Hell, the man had even been around for the early missions with the earliest Primes…he’d been there to help clean-up the devastation caused during Designate Siege’s first, and only, assignment. They’d been able to blame the Fukushima Daiichi incident on a tsunami caused by the Tōhohu Earthquake, but it was the worst disaster in the newly formed super soldier project’s history, and one that almost resulted in it being mothballed by the bigwigs up on Capitol Hill.

It was also the main reason why civilian techs like Brazier and Talborg were sent out on what had otherwise been military operations. Having a couple of eggheads in the field with the ability to shut down one of the temperamental human killing machines was a very small concession for Executive Director Kiesling to agree to.

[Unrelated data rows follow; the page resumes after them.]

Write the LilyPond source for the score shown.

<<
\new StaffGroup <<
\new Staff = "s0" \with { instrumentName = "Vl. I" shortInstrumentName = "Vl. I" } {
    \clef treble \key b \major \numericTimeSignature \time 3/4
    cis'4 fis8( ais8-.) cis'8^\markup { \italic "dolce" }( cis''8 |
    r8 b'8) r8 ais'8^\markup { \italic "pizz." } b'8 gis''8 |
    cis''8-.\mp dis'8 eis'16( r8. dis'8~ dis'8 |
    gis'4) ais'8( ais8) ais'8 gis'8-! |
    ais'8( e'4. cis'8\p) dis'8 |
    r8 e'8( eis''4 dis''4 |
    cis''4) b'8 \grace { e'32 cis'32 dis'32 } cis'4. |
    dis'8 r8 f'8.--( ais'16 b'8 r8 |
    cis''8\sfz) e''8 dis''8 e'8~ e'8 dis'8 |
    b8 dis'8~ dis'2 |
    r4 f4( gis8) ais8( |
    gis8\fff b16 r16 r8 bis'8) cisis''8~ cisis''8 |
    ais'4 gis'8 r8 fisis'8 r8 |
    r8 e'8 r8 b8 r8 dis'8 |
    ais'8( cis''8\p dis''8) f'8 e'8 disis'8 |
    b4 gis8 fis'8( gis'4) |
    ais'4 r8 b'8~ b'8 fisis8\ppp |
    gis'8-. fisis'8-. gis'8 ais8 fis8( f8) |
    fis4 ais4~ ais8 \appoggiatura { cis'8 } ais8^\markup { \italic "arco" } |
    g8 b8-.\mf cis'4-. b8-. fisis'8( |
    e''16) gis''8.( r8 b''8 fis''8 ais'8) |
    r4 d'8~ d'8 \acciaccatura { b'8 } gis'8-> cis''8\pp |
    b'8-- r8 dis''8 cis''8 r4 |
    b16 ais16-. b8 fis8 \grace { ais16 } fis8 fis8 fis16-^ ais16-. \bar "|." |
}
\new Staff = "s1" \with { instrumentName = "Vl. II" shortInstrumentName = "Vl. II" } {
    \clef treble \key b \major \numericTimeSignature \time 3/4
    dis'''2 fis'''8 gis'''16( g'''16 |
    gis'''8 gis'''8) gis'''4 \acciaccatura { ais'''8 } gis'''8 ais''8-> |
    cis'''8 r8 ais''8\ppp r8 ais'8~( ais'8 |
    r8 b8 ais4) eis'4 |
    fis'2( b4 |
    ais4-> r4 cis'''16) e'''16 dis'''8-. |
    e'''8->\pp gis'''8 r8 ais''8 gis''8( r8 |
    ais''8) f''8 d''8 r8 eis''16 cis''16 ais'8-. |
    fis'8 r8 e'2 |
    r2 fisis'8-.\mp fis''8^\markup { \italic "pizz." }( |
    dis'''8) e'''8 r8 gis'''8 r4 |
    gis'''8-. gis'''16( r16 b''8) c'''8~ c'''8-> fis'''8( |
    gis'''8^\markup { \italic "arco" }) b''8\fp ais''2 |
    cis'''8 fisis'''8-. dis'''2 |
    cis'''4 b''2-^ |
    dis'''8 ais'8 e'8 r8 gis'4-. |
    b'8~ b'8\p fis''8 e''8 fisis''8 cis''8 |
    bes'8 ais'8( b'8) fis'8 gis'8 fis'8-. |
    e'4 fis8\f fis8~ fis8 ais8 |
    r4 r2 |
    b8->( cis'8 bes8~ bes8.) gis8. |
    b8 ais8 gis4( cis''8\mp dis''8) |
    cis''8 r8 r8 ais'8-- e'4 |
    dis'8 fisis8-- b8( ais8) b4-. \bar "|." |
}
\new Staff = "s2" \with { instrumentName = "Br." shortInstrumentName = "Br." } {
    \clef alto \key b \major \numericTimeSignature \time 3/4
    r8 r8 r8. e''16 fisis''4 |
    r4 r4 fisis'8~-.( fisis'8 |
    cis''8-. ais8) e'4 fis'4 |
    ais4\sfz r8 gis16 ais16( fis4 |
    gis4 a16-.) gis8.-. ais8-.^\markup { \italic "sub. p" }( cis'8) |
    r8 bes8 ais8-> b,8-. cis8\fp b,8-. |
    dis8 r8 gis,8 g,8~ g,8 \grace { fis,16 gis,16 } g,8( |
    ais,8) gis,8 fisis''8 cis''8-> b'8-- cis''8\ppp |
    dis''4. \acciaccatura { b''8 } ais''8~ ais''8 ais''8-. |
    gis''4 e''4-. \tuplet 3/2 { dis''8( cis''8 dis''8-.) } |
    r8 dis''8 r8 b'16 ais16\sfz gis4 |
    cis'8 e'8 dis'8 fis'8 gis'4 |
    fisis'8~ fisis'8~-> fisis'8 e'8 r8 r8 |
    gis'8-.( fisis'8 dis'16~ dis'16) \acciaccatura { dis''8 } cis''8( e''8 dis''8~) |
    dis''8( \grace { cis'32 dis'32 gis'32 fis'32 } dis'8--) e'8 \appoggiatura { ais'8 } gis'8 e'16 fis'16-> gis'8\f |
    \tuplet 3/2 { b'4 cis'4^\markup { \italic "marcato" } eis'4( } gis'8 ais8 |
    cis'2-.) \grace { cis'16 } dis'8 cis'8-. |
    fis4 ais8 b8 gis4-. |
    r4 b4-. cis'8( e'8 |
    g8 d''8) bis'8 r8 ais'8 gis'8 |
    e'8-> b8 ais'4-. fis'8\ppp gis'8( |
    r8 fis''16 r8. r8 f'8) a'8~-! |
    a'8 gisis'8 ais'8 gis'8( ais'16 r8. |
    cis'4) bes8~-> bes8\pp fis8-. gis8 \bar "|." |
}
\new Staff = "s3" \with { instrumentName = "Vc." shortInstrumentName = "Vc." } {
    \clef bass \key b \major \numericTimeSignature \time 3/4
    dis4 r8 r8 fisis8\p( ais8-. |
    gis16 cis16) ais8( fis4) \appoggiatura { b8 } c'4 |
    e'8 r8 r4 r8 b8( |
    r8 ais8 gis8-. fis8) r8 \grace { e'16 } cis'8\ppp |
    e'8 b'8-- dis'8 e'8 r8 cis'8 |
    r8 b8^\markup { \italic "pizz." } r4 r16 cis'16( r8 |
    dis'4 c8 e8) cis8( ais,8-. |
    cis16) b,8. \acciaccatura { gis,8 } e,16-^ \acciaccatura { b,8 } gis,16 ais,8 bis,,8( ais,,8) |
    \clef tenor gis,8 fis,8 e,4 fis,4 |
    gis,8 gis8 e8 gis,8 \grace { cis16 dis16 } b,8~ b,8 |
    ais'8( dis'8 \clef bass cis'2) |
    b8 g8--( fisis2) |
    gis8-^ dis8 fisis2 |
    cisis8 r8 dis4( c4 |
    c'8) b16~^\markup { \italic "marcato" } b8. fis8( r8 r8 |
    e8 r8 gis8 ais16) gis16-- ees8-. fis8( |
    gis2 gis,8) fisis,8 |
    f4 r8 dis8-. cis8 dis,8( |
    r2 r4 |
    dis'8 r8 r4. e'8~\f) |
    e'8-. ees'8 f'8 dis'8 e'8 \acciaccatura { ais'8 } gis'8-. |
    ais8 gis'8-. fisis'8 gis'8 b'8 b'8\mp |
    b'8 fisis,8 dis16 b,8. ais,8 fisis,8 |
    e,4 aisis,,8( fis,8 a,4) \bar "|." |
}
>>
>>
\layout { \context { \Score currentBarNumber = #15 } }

Swatting at what seemed to have been the millionth mosquito to feast upon his tender flesh, Brazier wasn’t quite as convinced as to just how small that concession had been. He much preferred the first few months of his time at Hardwired when the only danger he faced was carpal-tunnel syndrome.

Spending a weekend in ‘beautiful’ Afghanistan was not high on the mid-Westerner’s list of preferred vacation spots. If anything, Kabul fell somewhere under the ice planet of Hoth and only one position higher than San Diego during ComiCon.

A sigh of relief summoned from somewhere very deep inside Brazier’s being burst free in response to the mission’s military head, Lieutenant Arias, announcing their arrival at Camp Eggers. The LT’s brusque Yonkers accent barked out a series of orders over the radio headsets every member of the strike force wore over their left ears. Although the assignment was a joint operation between Project Hardwired and the US Marine Corps, and had been signed off by every level of the government up to and including the President of the United States himself, the details were top secret and not to be shared with anyone at the base not already in the ‘know.’ As far as the base’s soldiers checking the team in through the heavily fortified security checkpoint were concerned, the twenty-man unit had been assigned to help set-up a new communications relay for the new Afghan government.